New hotel makes Legoland a big player among amusement parks
CARLSBAD, Calif. • Legoland officially rolled out its first U.S.-based hotel with a splashy grand opening Friday morning. In a skit clearly designed for the youngest guests, the key to the hotel arrived in four pieces via an adventurer on motorcycle, a knight on horseback, a pirate by rope from the rooftop and a pig-tailed girl with a Lego brick-shaped backpack. With a quick wave of the assembled key, the front doors slid open and confetti popped out of the entrance to the Lego tower, then blew on a gentle breeze directly into the nearby hotel pool.

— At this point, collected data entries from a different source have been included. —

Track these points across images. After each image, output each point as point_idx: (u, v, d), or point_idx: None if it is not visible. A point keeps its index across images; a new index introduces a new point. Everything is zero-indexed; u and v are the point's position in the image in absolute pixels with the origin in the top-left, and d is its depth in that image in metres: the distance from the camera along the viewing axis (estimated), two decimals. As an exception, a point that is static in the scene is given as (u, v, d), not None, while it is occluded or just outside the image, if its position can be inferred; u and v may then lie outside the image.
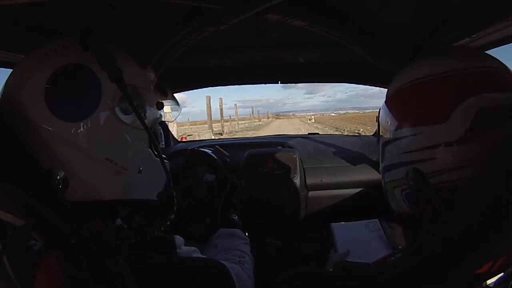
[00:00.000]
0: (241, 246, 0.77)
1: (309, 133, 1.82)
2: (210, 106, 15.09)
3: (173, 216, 0.62)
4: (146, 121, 0.51)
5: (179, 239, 0.55)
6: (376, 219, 0.85)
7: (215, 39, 0.79)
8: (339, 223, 0.89)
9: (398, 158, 0.47)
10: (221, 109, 19.03)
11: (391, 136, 0.49)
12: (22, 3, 0.49)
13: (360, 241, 0.82)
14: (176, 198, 0.64)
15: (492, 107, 0.39)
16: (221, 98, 19.20)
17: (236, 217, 0.95)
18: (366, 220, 0.86)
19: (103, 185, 0.47)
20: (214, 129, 16.08)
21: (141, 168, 0.51)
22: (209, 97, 15.17)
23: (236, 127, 24.34)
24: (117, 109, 0.47)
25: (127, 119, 0.48)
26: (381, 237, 0.82)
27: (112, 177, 0.48)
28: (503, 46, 0.76)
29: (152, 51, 0.82)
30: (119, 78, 0.46)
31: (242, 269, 0.66)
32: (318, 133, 1.82)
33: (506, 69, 0.44)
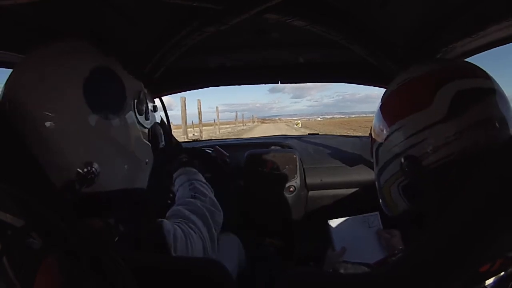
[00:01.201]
0: (190, 176, 0.76)
1: (309, 133, 1.82)
2: (186, 109, 13.35)
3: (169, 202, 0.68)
4: (149, 121, 0.57)
5: (167, 224, 0.55)
6: (377, 212, 0.85)
7: (215, 39, 0.79)
8: (336, 219, 0.88)
9: (391, 153, 0.51)
10: (200, 113, 17.46)
11: (383, 137, 0.53)
12: (22, 3, 0.49)
13: (357, 238, 0.82)
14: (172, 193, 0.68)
15: (468, 89, 0.46)
16: (199, 100, 17.17)
17: (262, 230, 0.94)
18: (366, 214, 0.86)
19: (125, 174, 0.52)
20: (195, 134, 15.20)
21: (147, 160, 0.57)
22: (184, 98, 13.43)
23: (218, 132, 21.40)
24: (134, 109, 0.54)
25: (140, 118, 0.55)
26: (379, 233, 0.82)
27: (132, 168, 0.53)
28: (503, 46, 0.76)
29: (152, 51, 0.82)
30: (149, 82, 0.56)
31: (193, 196, 0.66)
32: (318, 133, 1.82)
33: (473, 65, 0.52)
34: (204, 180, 0.77)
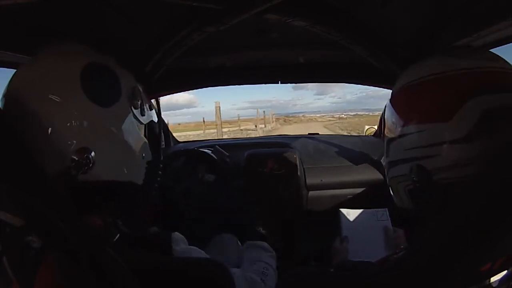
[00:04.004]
0: (266, 258, 0.76)
1: (309, 133, 1.82)
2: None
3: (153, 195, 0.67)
4: (145, 117, 0.59)
5: (178, 235, 0.56)
6: (386, 208, 0.85)
7: (215, 39, 0.79)
8: (347, 209, 0.89)
9: (402, 154, 0.48)
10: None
11: (396, 133, 0.49)
12: (22, 3, 0.49)
13: (365, 228, 0.83)
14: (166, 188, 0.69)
15: (497, 107, 0.39)
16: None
17: (262, 230, 1.00)
18: (376, 209, 0.87)
19: (121, 166, 0.53)
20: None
21: (144, 155, 0.58)
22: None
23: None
24: (130, 103, 0.56)
25: (136, 111, 0.56)
26: (386, 228, 0.83)
27: (128, 160, 0.55)
28: (503, 46, 0.76)
29: (152, 51, 0.82)
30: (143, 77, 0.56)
31: (262, 280, 0.66)
32: (318, 133, 1.82)
33: (509, 68, 0.44)
34: (273, 265, 0.77)
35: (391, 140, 0.51)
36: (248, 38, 0.94)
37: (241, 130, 20.01)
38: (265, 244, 0.81)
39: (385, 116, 0.53)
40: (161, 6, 0.65)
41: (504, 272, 0.33)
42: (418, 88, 0.47)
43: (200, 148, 1.33)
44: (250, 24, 0.78)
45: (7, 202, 0.32)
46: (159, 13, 0.72)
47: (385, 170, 0.55)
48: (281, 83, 1.36)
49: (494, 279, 0.33)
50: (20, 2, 0.48)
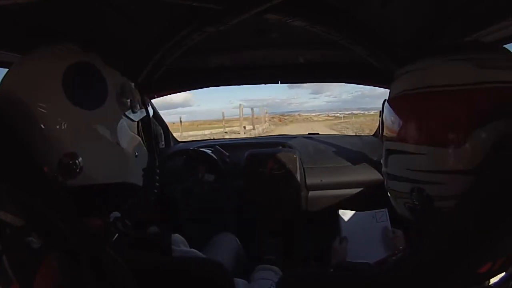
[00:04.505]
0: (274, 278, 0.75)
1: (309, 133, 1.82)
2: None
3: (153, 197, 0.68)
4: (137, 114, 0.58)
5: (178, 237, 0.56)
6: (385, 209, 0.85)
7: (215, 39, 0.79)
8: (346, 211, 0.89)
9: (404, 172, 0.44)
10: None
11: (397, 145, 0.45)
12: (22, 3, 0.49)
13: (364, 230, 0.83)
14: (164, 186, 0.69)
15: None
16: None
17: (262, 230, 1.08)
18: (375, 210, 0.87)
19: (113, 168, 0.53)
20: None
21: (136, 153, 0.57)
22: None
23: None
24: (119, 102, 0.54)
25: (125, 110, 0.55)
26: (385, 229, 0.83)
27: (119, 160, 0.54)
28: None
29: (152, 51, 0.82)
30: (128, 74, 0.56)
31: None
32: (318, 133, 1.82)
33: None
34: None
35: (391, 151, 0.46)
36: (248, 38, 0.94)
37: (226, 132, 16.47)
38: (275, 268, 0.81)
39: (384, 118, 0.49)
40: (161, 6, 0.65)
41: (504, 273, 0.33)
42: (423, 99, 0.40)
43: (200, 148, 1.33)
44: (250, 24, 0.78)
45: (7, 202, 0.32)
46: (159, 13, 0.72)
47: (384, 178, 0.51)
48: (281, 83, 1.36)
49: (494, 279, 0.33)
50: (20, 2, 0.48)
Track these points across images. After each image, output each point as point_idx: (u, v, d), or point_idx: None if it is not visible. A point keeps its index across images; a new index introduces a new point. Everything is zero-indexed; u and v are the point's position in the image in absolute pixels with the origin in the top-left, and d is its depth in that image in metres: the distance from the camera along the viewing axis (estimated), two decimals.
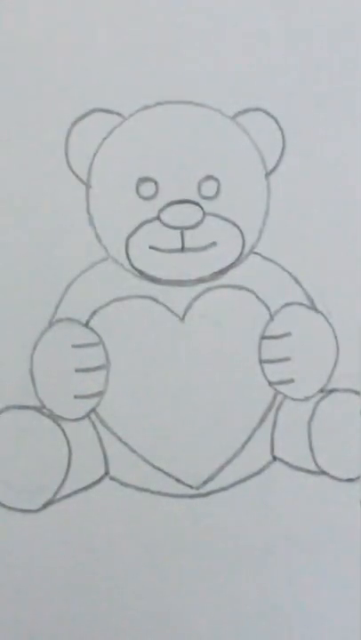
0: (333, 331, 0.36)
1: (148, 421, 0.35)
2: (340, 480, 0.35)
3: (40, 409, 0.34)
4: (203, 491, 0.35)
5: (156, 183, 0.35)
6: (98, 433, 0.34)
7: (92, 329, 0.35)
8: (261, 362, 0.35)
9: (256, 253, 0.36)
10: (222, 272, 0.36)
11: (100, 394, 0.35)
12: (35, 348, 0.34)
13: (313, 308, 0.36)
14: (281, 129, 0.36)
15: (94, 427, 0.34)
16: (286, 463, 0.35)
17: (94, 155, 0.35)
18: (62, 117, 0.35)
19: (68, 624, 0.33)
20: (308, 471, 0.35)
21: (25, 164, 0.35)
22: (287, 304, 0.36)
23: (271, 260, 0.36)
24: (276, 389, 0.35)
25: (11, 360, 0.34)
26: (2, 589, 0.33)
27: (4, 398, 0.34)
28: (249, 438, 0.35)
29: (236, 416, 0.35)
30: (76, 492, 0.34)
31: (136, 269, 0.35)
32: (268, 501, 0.35)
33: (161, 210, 0.35)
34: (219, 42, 0.36)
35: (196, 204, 0.35)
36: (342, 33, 0.37)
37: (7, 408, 0.34)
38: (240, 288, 0.36)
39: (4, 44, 0.36)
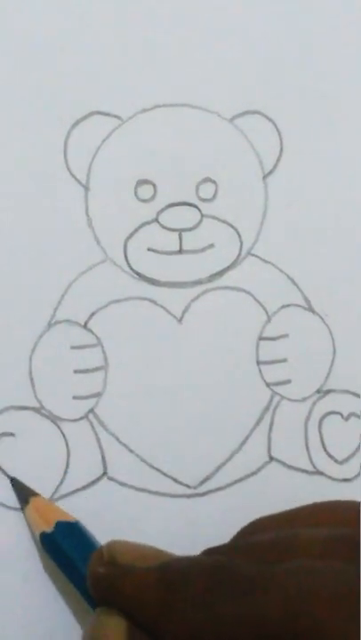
0: (330, 332, 0.36)
1: (146, 422, 0.35)
2: (336, 480, 0.36)
3: (39, 410, 0.34)
4: (200, 490, 0.35)
5: (154, 186, 0.35)
6: (96, 433, 0.35)
7: (90, 330, 0.35)
8: (259, 363, 0.36)
9: (254, 255, 0.36)
10: (220, 274, 0.36)
11: (98, 395, 0.35)
12: (33, 350, 0.35)
13: (310, 309, 0.36)
14: (279, 131, 0.36)
15: (92, 427, 0.35)
16: (283, 463, 0.35)
17: (93, 157, 0.36)
18: (61, 120, 0.35)
19: (67, 623, 0.34)
20: (305, 471, 0.35)
21: (24, 166, 0.35)
22: (284, 306, 0.36)
23: (269, 262, 0.36)
24: (273, 390, 0.36)
25: (10, 361, 0.34)
26: (1, 589, 0.34)
27: (3, 399, 0.34)
28: (246, 439, 0.35)
29: (233, 417, 0.35)
30: (74, 492, 0.34)
31: (134, 271, 0.35)
32: (265, 501, 0.35)
33: (159, 212, 0.35)
34: (217, 44, 0.36)
35: (195, 206, 0.36)
36: (342, 35, 0.37)
37: (6, 409, 0.34)
38: (238, 290, 0.36)
39: (2, 47, 0.36)
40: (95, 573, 0.29)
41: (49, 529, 0.32)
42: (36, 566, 0.34)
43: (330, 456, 0.36)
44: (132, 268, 0.35)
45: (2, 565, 0.34)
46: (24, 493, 0.34)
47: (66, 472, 0.34)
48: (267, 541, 0.28)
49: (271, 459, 0.35)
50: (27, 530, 0.34)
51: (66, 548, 0.31)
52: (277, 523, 0.30)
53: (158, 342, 0.35)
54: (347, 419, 0.36)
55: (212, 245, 0.36)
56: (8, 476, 0.34)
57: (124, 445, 0.35)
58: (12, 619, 0.33)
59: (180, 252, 0.35)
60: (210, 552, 0.29)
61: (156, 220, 0.35)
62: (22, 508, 0.34)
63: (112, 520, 0.34)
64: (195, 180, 0.36)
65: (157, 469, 0.35)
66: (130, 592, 0.27)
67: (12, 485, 0.34)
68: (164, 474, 0.35)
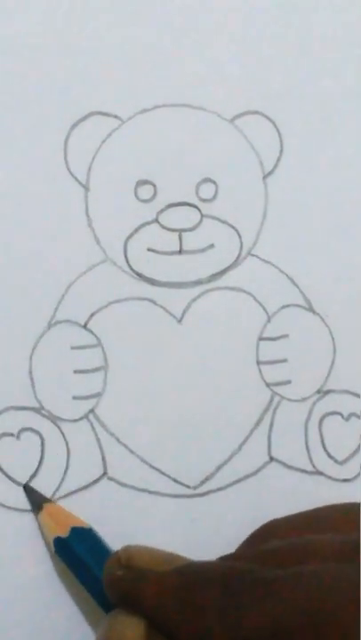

It was the only wrinkle in a brief grand opening for the three-story, 250-room hotel, which marks Legoland joining the ranks of the true amusement resort destinations 14 years after it first started in this San Diego County city as just an amusement park. Adjacent to the park's main entrance, the hotel gives guests immediate access to the 128 acres featuring amusement rides, water park and full-size aquarium.
The hotel has all the staples of a family-friendly lodging, complete with separate sleeping areas for children in guest rooms based on pirate, adventure or kingdom themes; buffet-style restaurant; outdoor pool; and ample Lego play areas. But it also strikes an impressive note of sophistication with more than 3,500 intricately designed models created from more than 3 million Legos tucked in every corner of the hotel.
The Lego theme also extends to things not made out of the toy blocks, from brightly colored wicker chairs to disco-style elevators with Lego character murals, lively music and flashing mirrored balls.
"We've doubled in size since we opened the park 14 years ago, so we're indeed a resort property now, which means you really need more than one day to experience everything," said Legoland general manager Peter Ronchitti. "Having a hotel right here on the property allows you to stay immersed in the Legoland experience."